Bien que plongé dans la foule et entouré de centaines de personnes, le malentendant peut très bien se sentir encore plus seul.
J’assiste à un super concert ce soir, en intérieur, dans une salle récente, très bien insonorisée. Nous sommes peut être 500 ou 600 personnes. Le son est bien dosé, pas trop fort. Je suis au milieu de la foule, avec ma cousine, à une bonne distance des enceintes. Les morceaux sont essentiellement instrumental, ce qui n’est pas pour me déplaire.
L’ambiance est détendue, assez intimiste. Le groupe s’apprête à entamer le troisième ou quatrième morceaux de la soirée quand tout à coup, sur un signal, tous les musiciens arrêtent de jouer.
Le trompettiste se met à chercher partout, se retourne brusquement, regardant derrière lui. Tout s’est arrêté, c’est le silence complet dans la salle de concert.
Il explique ce qu’il recherche, mais sa bouche est cachée par le micro, et il parle vite. A cette distance, la lecture labiale est impossible. Je ne comprends quasiment rien de ce qu’il dit.
Je n’entends que le sifflement de mes appareils, devenu perceptible maintenant que le silence s’est fait.
Une sensation de malaise me saisit.
Et le doute m’envahit. Je me dis: » C’est pas vrai, il ne recherche quand même pas le sifflement de mon appareil, il ne peut pas l’entendre à cette distance, c’est pas possible, même doté de l’oreille absolue !
Il demande à la foule de rechercher avec lui.
Je vis un grand moment de solitude.
Un frisson me parcoure l’échine : » Et si c’est vraiment mon sifflement qu’il recherche ?
Je m’attends à ce qu’un projecteur soit braqué vers moi à tout instant. Ça va être mon heure ce soir. Il va me parler dans le micro, je ne vais rien comprendre de ce qu’il me dira. C’est pas grave, tout le monde me prendra pour un abruti, tant pis, j’assume. Je me contenterai de rigoler bêtement. Il finira sur une boutade et ensuite, ils recommenceront à jouer. Et on m’oubliera.
Je reste figé, je n’ai même pas le réflexe de couper mes appareils, pensant que si l’on me voit faire, les gens comprendront immédiatement que le sifflement vient de moi.
Je me rassure en constatant que mes voisins les plus proche ne me regardent pas. Personne ne me regarde d’ailleurs. Tout le monde regarde en direction de la scène.

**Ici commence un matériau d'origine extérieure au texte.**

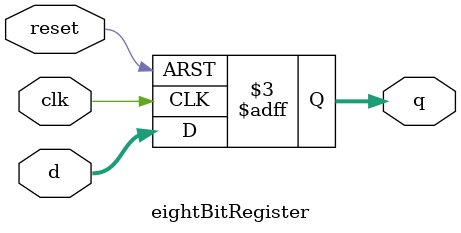
<source format=v>
module eightBitRegister(d,clk,reset,q);

input [7:0]d;
input clk;
input reset;
output reg [7:0]q;

always @(posedge clk or negedge reset)
begin
if(reset==1'b0)
q <= 8'b0;
else
q <= d;
end
endmodule
</source>
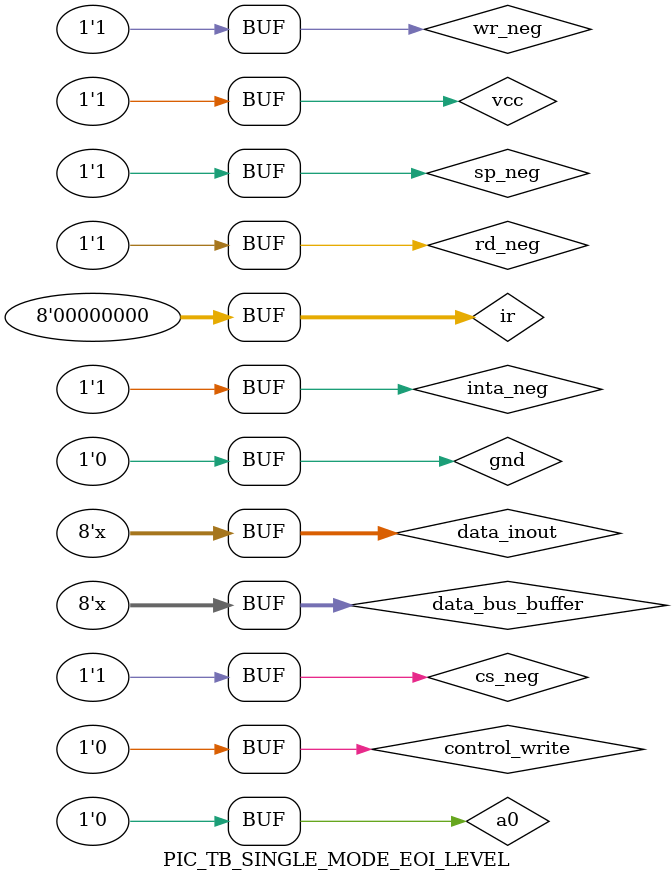
<source format=v>
module PIC_TB_SINGLE_MODE_EOI_LEVEL;
  // This Test bench tests the following:
  // Level Triggering
  // automatic rotation in eoi
  // Specific Rotation
  // EOI 
  reg cs_neg;
  reg rd_neg;
  reg wr_neg;
  reg a0;
  reg sp_neg;
  reg inta_neg;
  reg vcc;
  reg gnd;
  reg [0:7] ir;
  wire [0:7] data_inout;
  wire [0:2] cas;
  wire interrupt_flag;

  PIC_8259A pic(
    cs_neg,
    rd_neg,
    wr_neg,
    a0,
    sp_neg,
    inta_neg,
    vcc,
    gnd,
    ir,
    data_inout,
    cas,
    interrupt_flag
  );

  reg [0:7]data_bus_buffer;
  reg control_write=0;
  assign data_inout=data_bus_buffer;

  initial begin
    //intialize all
    data_bus_buffer=8'bzzzzzzzz;
    cs_neg=1;
    wr_neg=1;
    rd_neg=1;
    a0=0;
    sp_neg=1;
    inta_neg=1;
    vcc=1;
    gnd=0;
    ir=0;

    //ICW1
    #10
    data_bus_buffer=8'b11011000;
    wr_neg=0;
    cs_neg=0;
    a0=0;

    #10
    data_bus_buffer=8'bzzzzzzzz;
    cs_neg=1;
    wr_neg=1;
    
    //ICW2
    #10
    data_bus_buffer=8'b00010111;
    a0=1;
    wr_neg=0;
    cs_neg=0;

    #10
    data_bus_buffer=8'bzzzzzzzz;
    cs_neg=1;
    wr_neg=1;

    //ICW4
    #10
    data_bus_buffer=8'b10000000;
    a0=1;
    wr_neg=0;
    cs_neg=0;

    #10
    data_bus_buffer=8'bzzzzzzzz;
    cs_neg=1;
    wr_neg=1;

    //IRR of 0 active
    #10
    ir=8'b10000000;

    //first pulse of first interrupt
    #10;
    inta_neg=0;
    #10;
    inta_neg=1;
    
    //second pulse of first interrupt
    #10;
    inta_neg=0;
    #10;
    inta_neg=1;

    //disable ir0 because of level
    #10
    ir=0;

    //send non-specific eoi
    //OCW2
    #10
    data_bus_buffer=8'b00000100;
    a0=0;
    wr_neg=0;
    cs_neg=0;

    #10
    data_bus_buffer=8'bzzzzzzzz;
    cs_neg=1;
    wr_neg=1;

    
    //IRR of 1 active
    #10
    ir=8'b01000000;

    //first pulse of second interrupt
    #10;
    inta_neg=0;
    #10;
    inta_neg=1;

    //second pulse of second interrupt
    #10;
    inta_neg=0;
    #10;
    inta_neg=1;

    //disable ir1 because of level
    #10
    ir=0;

    //send specific eoi
    //OCW2
    #10
    data_bus_buffer=8'b10000110;
    a0=0;
    wr_neg=0;
    cs_neg=0;

    #10
    data_bus_buffer=8'bzzzzzzzz;
    cs_neg=1;
    wr_neg=1;

    

    //IRR of 0 active
    #10
    ir=8'b11000000;

    //first pulse of third interrupt
    #10;
    inta_neg=0;
    #10;
    inta_neg=1;

    //second pulse of third interrupt
    #10;
    inta_neg=0;
    #10;
    inta_neg=1;

    //send rotate non-specific
    //OCW2
    #10
    data_bus_buffer=8'b00000101;
    a0=0;
    wr_neg=0;
    cs_neg=0;

    #10
    data_bus_buffer=8'bzzzzzzzz;
    cs_neg=1;
    wr_neg=1;

    //first pulse of fourth interrupt (will choose ir 1 because of 0 was rotated)
    #10;
    inta_neg=0;
    #10;
    inta_neg=1;

    //second pulse of fourth interrupt 
    #10;
    inta_neg=0;
    #10;
    inta_neg=1;

    //send rotate specific
    //OCW2
    #10
    data_bus_buffer=8'b10000111;
    a0=0;
    wr_neg=0;
    cs_neg=0;

    #10
    data_bus_buffer=8'bzzzzzzzz;
    cs_neg=1;
    wr_neg=1;

    //first pulse of fifth interrupt (will be again ir 0)
    #10;
    inta_neg=0;
    #10;
    inta_neg=1;

    //second pulse of fifth interrupt
    #10;
    inta_neg=0;
    #10;
    inta_neg=1;

    //disable ir
    #10
    ir=0;

    //send non specific
    //OCW2
    #10
    data_bus_buffer=8'b00000100;
    a0=0;
    wr_neg=0;
    cs_neg=0;

    #10
    data_bus_buffer=8'bzzzzzzzz;
    cs_neg=1;
    wr_neg=1;

  end
endmodule
</source>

Ouf ! Donc ça ne peut pas être moi le souci. Il cherche autre chose, mais je ne comprend toujours pas quoi ?
Je finis par valider l’hypothèse qu’il est en train de rechercher la source d’un léger sifflement dans ses amplis, et qu’il est si faible que peu de gens l’entendent. Cette hypothèse m’étonne, car je n’ai jamais vu quelqu’un faire ça en plein concert. Et pourtant, j’en ai vu des concerts. Entre deux morceaux, peut être, on peut changer une corde, ré accorder son instrument, mais là, s’arrêter comme ça en plein milieu d’un morceau, c’est du jamais vu !
Je coupe quand même mes appareils, discrètement, dès fois que l’investigation se prolongerait jusque dans la foule !
Le concert reprend enfin. Le musicien semble avoir trouvé ce qu’il cherchait, les gens rient et applaudissent. J’ai rien compris de ce qui s’est dit, mais c’est pas grave, j’ai l’habitude. En tout cas, je suis soulagé. J’ai vraiment cru que ça allait me tomber dessus.
Ce n’est qu’à la fin du concert, en rentrant dans la voiture que je demande à ma cousine qui m’accompagnait ce qu’il cherchait.
Elle me dit : « Il a fait un sketch sur la schizophrénie… il cherchait son double qui le suit tout le temps ! ».
La schizophrénie….Ha ha ha !!! J’éclate de rire. C’est trop fort. A aucun moment je n’ai pensé à un tel scénario. Et voilà, une fois de plus, j’étais complètement à coté de la plaque, et j’ai raté l’évènement en direct, alors que j’y étais !
En tout cas, j’ai frôlé la paranoïa ce soir avec cette histoire.